On impulse-free solutions and stability of switched nonlinear differential–algebraic equations

Abstract

In this paper, we investigate solutions and stability properties of switched nonlinear differential–algebraic equations (DAEs). We introduce a novel concept of solutions, called impulse-free (jump-flow) solutions, and provide a geometric characterization that establishes their existence and uniqueness. This characterization builds upon the impulse-free condition utilized in previous works such as Liberzon and Trenn (2009, 2012), which focused on linear DAEs. However, our formulation extends this condition to nonlinear DAEs. Subsequently, we demonstrate that the stability conditions based on common Lyapunov functions, previously proposed in our work (Chen and Trenn, 2022) (distinct from those in Liberzon and Trenn (2012)), can be effectively applied to switched nonlinear DAEs with high-index models.
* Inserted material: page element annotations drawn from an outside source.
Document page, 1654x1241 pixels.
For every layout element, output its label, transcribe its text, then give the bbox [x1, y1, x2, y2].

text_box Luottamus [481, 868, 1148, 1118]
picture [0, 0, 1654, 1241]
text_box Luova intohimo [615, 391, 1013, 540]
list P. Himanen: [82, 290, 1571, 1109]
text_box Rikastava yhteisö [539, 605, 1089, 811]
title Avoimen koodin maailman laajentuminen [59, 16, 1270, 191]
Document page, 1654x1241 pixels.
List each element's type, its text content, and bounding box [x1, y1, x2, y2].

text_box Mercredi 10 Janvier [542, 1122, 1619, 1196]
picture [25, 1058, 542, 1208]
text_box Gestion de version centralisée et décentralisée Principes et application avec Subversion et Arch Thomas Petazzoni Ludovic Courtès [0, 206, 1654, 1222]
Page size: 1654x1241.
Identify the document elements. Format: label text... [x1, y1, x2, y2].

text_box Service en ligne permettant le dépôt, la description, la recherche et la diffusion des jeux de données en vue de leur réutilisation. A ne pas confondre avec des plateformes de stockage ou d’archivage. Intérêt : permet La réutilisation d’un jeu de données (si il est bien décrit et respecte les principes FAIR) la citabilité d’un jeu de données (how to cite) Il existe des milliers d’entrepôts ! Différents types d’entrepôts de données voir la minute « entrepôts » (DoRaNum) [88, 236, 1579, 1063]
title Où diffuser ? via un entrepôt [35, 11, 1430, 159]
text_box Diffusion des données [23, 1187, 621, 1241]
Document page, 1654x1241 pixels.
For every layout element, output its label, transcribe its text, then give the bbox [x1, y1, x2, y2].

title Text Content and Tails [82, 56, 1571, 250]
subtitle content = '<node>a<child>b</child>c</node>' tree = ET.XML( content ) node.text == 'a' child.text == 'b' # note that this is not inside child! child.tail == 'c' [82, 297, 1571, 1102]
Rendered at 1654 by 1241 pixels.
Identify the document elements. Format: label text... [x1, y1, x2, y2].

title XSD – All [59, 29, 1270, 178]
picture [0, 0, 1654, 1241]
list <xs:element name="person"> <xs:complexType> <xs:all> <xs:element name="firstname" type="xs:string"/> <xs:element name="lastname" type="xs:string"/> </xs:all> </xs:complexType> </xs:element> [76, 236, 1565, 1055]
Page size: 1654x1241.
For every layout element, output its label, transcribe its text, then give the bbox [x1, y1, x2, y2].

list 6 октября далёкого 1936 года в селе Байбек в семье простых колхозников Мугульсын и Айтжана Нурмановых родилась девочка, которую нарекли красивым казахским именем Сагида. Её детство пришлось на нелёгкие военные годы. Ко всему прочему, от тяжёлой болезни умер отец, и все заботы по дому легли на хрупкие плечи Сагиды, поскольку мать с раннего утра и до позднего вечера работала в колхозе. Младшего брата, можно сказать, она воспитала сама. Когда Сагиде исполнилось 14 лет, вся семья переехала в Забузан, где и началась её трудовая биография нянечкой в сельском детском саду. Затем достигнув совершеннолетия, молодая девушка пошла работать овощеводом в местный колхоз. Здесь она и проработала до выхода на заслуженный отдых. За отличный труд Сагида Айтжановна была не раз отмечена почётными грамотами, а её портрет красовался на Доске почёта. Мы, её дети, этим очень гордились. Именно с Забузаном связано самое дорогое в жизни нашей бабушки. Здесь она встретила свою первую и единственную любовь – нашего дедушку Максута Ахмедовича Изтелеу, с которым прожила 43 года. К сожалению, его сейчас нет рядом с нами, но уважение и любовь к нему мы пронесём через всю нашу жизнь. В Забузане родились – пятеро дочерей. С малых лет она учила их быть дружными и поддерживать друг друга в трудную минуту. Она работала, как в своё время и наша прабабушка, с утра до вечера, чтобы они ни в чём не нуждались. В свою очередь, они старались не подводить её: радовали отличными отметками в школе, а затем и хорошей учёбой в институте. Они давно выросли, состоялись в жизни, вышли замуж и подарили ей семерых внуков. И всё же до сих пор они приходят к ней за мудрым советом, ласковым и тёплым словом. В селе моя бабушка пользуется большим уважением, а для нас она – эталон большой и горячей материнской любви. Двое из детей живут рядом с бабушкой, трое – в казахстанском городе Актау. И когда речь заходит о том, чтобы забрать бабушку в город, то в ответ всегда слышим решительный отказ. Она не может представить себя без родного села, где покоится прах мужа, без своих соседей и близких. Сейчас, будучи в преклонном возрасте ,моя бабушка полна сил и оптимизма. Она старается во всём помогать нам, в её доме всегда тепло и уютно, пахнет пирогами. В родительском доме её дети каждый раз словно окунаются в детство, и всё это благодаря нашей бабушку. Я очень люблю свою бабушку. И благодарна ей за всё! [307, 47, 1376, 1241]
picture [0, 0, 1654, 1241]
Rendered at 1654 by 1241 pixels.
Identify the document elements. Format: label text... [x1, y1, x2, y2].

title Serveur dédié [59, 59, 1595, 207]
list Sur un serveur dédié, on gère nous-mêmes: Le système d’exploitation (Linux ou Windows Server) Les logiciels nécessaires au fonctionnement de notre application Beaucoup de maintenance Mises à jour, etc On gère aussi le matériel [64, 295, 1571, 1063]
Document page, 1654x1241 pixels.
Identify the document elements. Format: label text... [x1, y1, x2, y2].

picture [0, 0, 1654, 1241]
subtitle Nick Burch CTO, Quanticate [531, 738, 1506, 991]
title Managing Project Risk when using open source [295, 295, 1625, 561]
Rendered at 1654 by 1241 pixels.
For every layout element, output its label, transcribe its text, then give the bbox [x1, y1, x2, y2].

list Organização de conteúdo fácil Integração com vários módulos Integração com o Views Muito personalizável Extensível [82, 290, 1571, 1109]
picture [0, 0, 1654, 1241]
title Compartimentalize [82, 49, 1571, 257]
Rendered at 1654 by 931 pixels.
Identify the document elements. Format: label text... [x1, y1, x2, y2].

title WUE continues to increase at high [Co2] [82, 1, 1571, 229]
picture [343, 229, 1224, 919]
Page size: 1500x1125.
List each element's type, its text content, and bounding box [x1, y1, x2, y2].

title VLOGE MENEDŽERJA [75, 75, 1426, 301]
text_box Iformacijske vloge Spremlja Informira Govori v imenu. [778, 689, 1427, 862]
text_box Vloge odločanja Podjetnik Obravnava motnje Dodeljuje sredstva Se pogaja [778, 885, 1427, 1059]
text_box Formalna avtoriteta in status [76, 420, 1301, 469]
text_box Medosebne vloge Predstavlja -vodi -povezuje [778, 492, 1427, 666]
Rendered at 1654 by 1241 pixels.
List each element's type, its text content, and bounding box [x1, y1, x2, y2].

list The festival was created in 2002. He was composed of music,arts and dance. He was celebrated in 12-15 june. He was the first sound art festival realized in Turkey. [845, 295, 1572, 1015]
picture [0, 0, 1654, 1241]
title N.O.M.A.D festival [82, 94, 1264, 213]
It is important to note that these models do not conform to the nonlinear Weierstrass form. Additionally, we extend the commutativity stability conditions presented in Mancilla-Aguilar (2000) from switched nonlinear ordinary differential equations to the case of switched nonlinear DAEs. To illustrate the efficacy of the proposed stability conditions, we present simulation results involving switching electrical circuits and provide numerical examples. These examples serve to demonstrate the practical utility of the developed stability criteria in analyzing and understanding the behavior of switched nonlinear DAEs.